Ira Glickstein said...

Howard, thanks for bringing Zeno (ca 490 - 439 BC, pre-Socratic philosopher) into this discussion. See

As you say, Zeno (of Elea, not to be confused with the later Zeno of Citium, an early Stoic) recognized the problem of the concepts of "discrete" and "continuous". While I agree with you that the human brain evolved only those capabilities necessary for satisfactory survival and reproduction, I do not believe that Zeno, ca 450 BC, understood evolution. Therefore, I am not so sure he blamed those conceptual problems on limitations of the human brain.

Furthermore, I think the problem with the concept of "continuous" (and it's natural partner "infinite") is due to a fundamental failure of understanding the Universe in which we live. Even with our evolution-limited brains, we should recognize, IMHO, that the Universe is both finite and discrete (without "scare" quotes).

Quoting from the above a Stanford link: "Simplicius, ... writing a thousand years after Zeno, [says Zeno posed some] 40 ‘paradoxes of plurality’, attempting to show that ontological pluralism—a belief in the existence of many things rather than only one—leads to absurd conclusions; of these paradoxes only two definitely survive, though a third argument can probably be attributed to Zeno. Aristotle speaks of a further four arguments against motion (and by extension change generally), all of which he gives and attempts to refute."

Most of us know Zeno through his paradoxes, including:

- Motion: you cannot move from where you are to a goal because you first have to reduce the distance from your start point to the goal by half, then by a quarter, then an eighth, and so on, in an INFINITE series which would take an INFINITY of time increments. But, of course, you do reach your goal in a finite time, thus neither distance nor time can be divided infinitely.

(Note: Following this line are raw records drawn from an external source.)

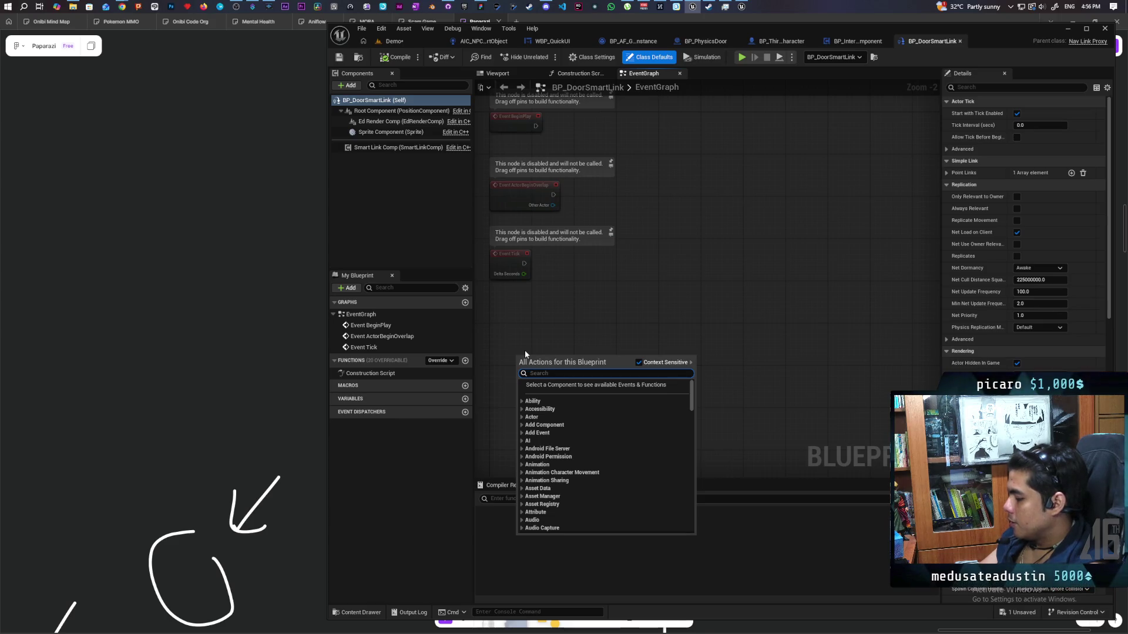
{"action": "type", "text": "reache"}
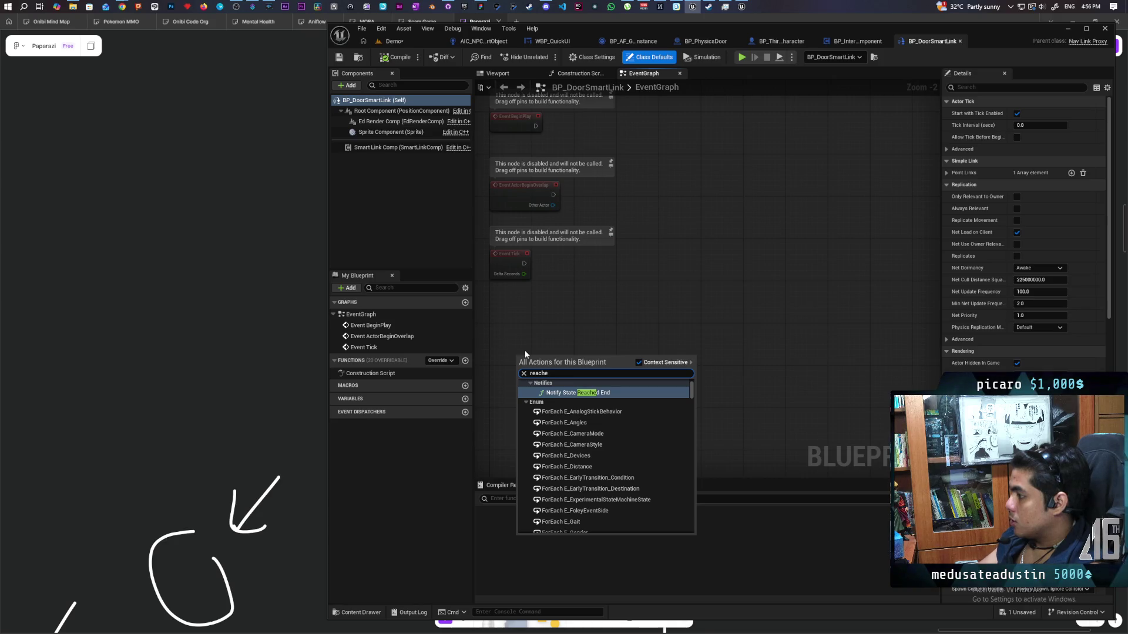
{"action": "type", "text": "d"}
{"action": "scroll", "coordinate": [618, 446], "scroll_direction": "up", "scroll_amount": 2}
{"action": "left_click", "coordinate": [586, 392]}
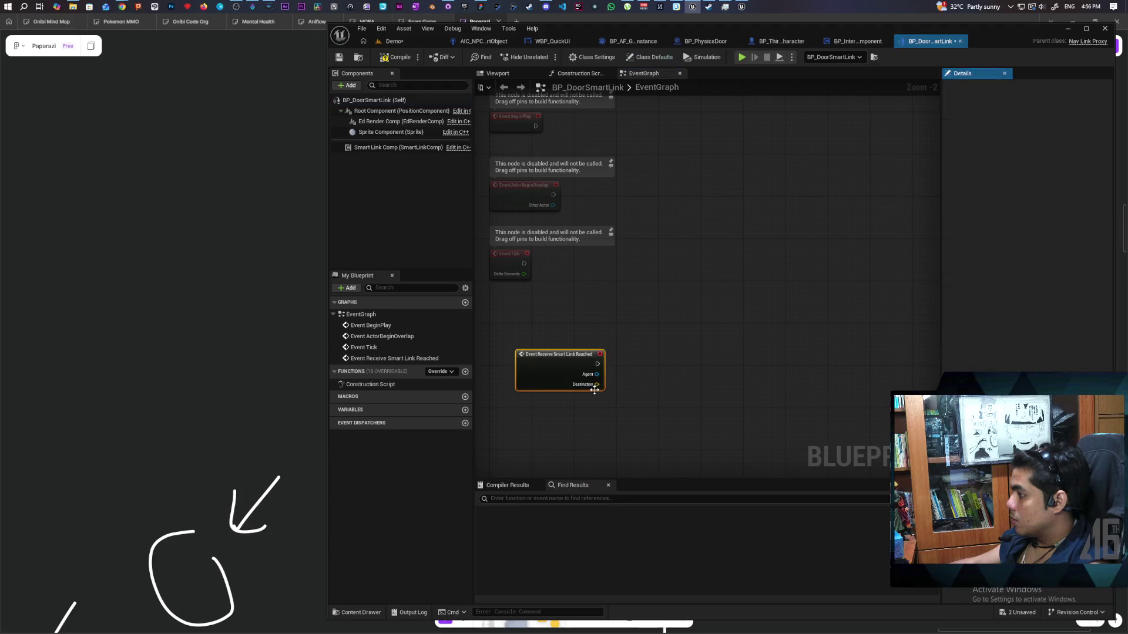
{"action": "mouse_move", "coordinate": [621, 324]}
{"action": "left_mouse_down"}
{"action": "mouse_move", "coordinate": [593, 323]}
{"action": "mouse_move", "coordinate": [593, 344]}
{"action": "left_mouse_up"}
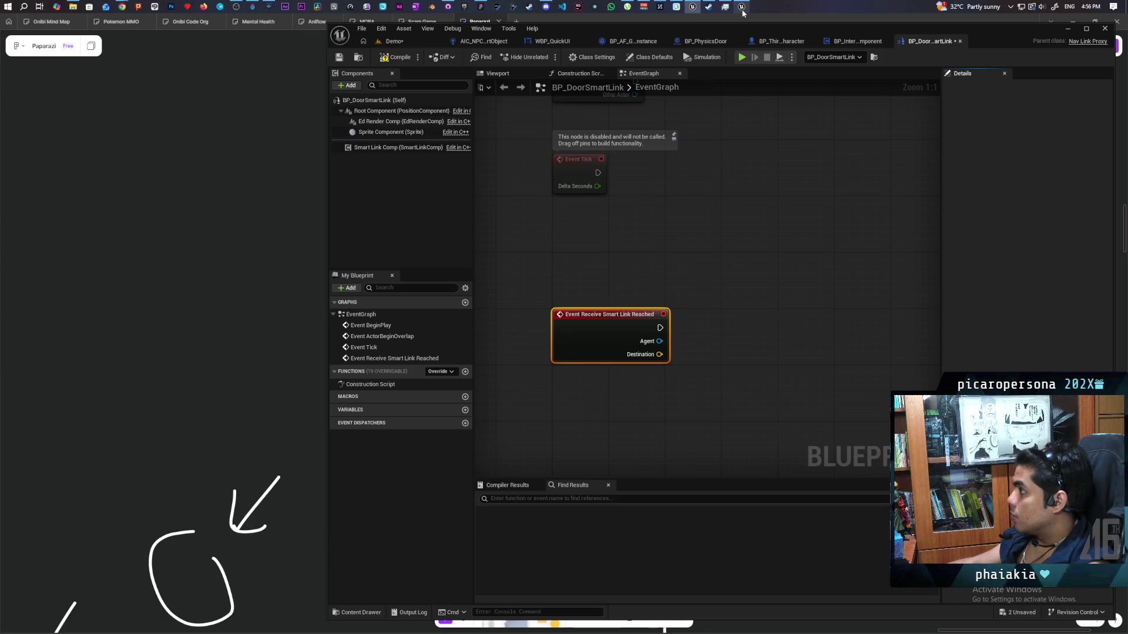
{"action": "mouse_move", "coordinate": [741, 7]}
{"action": "left_click", "coordinate": [732, 36]}
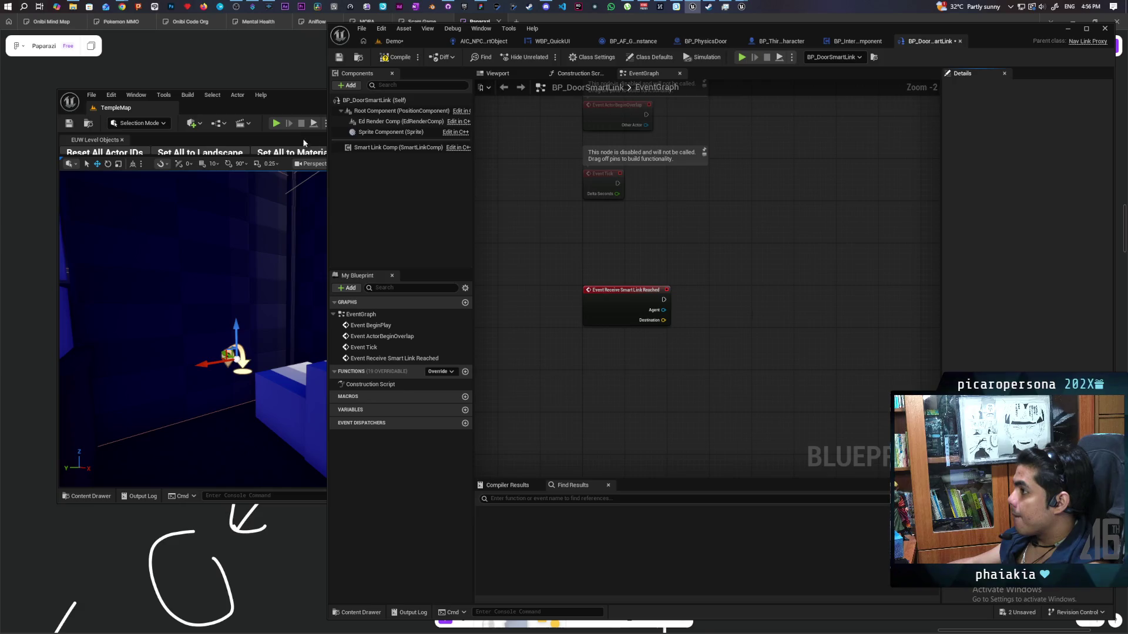
{"action": "left_click", "coordinate": [280, 106]}
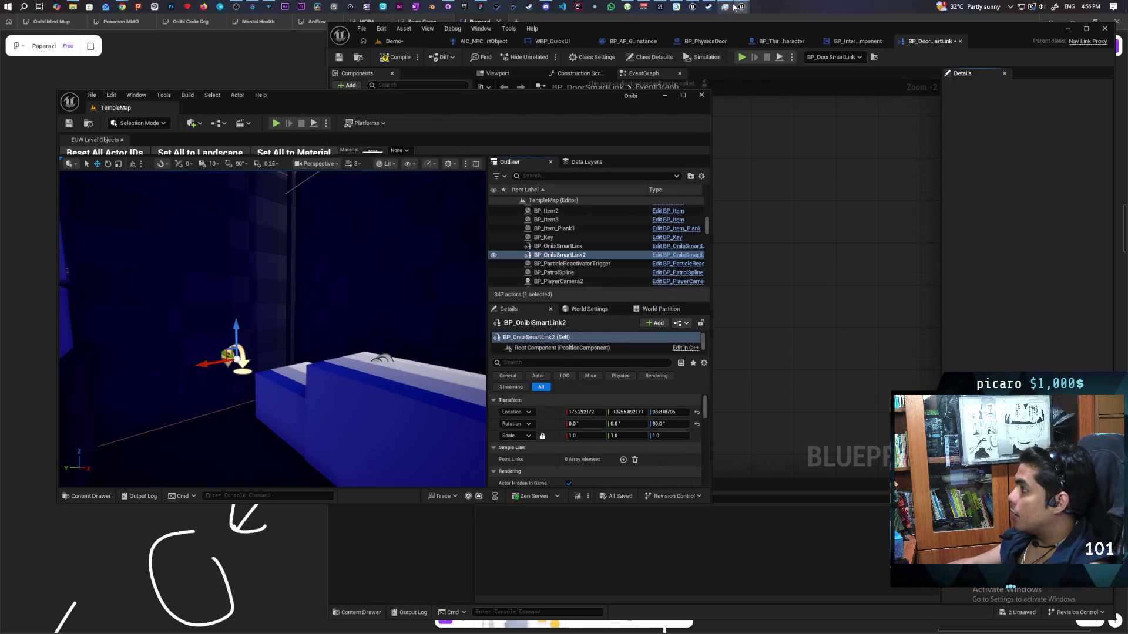
{"action": "mouse_move", "coordinate": [741, 7]}
{"action": "left_click", "coordinate": [773, 38]}
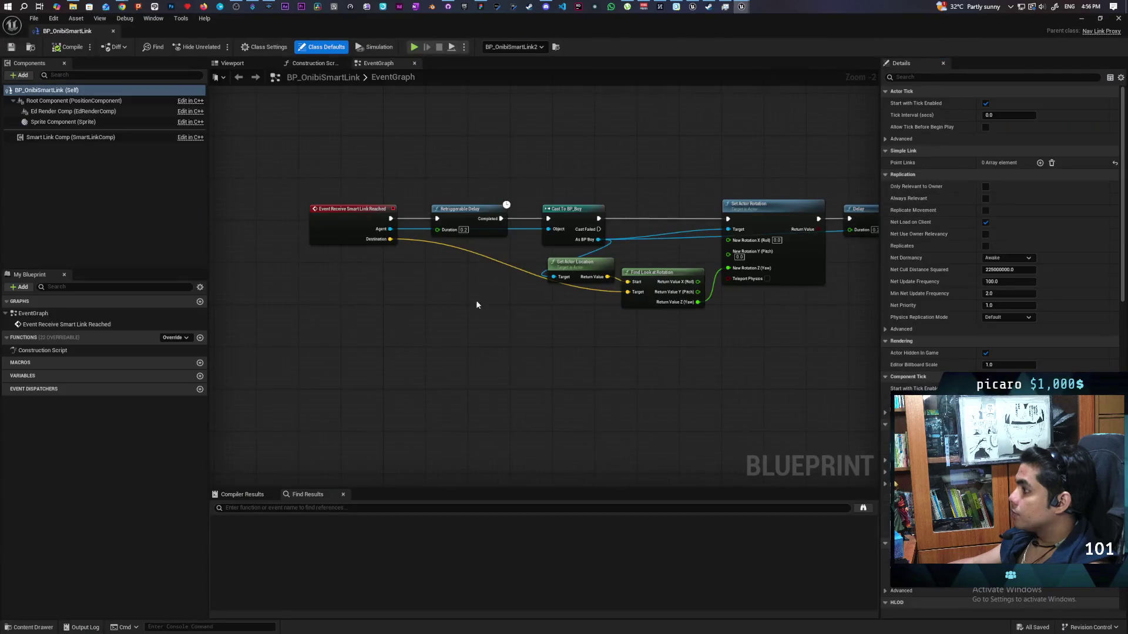
{"action": "left_click_drag", "start_coordinate": [433, 355], "coordinate": [398, 357]}
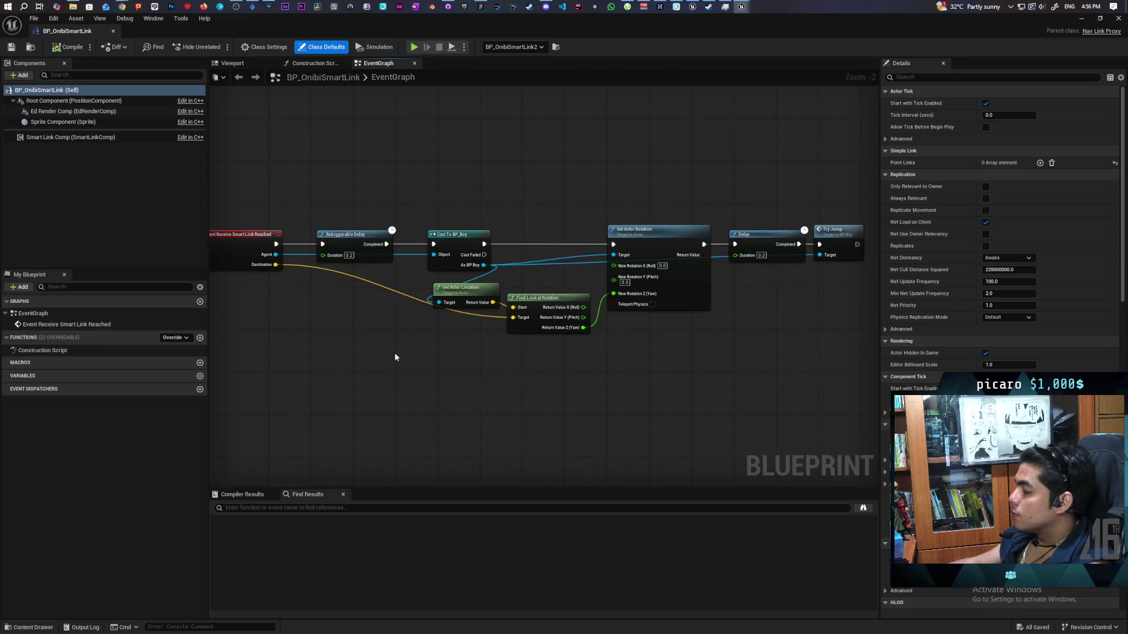
{"action": "left_click_drag", "start_coordinate": [491, 375], "coordinate": [412, 372]}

- Fast and slow runner. For a fast runner to overtake a slow runner, he must first run to the location from which the slow runner started. However, when the fast runner gets to that location, the slow runner will no longer be there, having moved on. Then, the fast runner must run to second location of the slow runner, but, by the time he gets there, the slow runner has moved on. This requires an INFINITE number of incremental moves by the fast runner. But, of course, the fast runner DOES overtake the slow one, thus neither distance (space) nor time is infinitely divisible.

- Flying arrow: At any instant of time, an arrow is motionless. If time consists of an INFINITE number of instants, and the arrow is at rest in any given instant, it cannot move. But, of course, the arrow does fly to the target, thus time and space are not infinitely divisible.

(Continued in next comment) Ira Glickstein

Ira Glickstein said...

(Continued from previous comment)

As you know, I believe the Universe is a finite, discrete "solid block" or matrix of multiple dimensions (at least four - t, x, y, z - and probably more, perhaps ten or eleven). We are hurtling at the speed of light through that matrix, mostly along the "t" TIME dimension which is why it seems to us so different from the x, y, and z SPACE dimensions. (See Time, the Fourth Dimension).

Although we may never be able to prove it (due to the evolutionary limitations of our brains as noted by Howard) "particles" and "waves" are merely aspects of the Universal Substance, as are "energy" and "mass", "deterministic" and "probabilistic", "local" and "distant", and so on.

I plan to post the next increment of the email "Dialog with Howard Pattee" very soon, in which I make an analogy involving "Flatland". Residents of 2D Flatland cannot understand even simple 3D objects like a can of cola. When a can impinges upon their 2D world, it seems to be a circle, with a continuous edge. However, when that same can is rotated 90 degrees and impinges their 2D world, it appears to be a line, and then a rectangle, with discrete corners. I suggest we are similarly misunderstanding the identity of 4D objects that impinge our 3D world, seeing them as continuous (waves) when they are in one orientation in their 4D world, and as discrete (particles) in another orientation.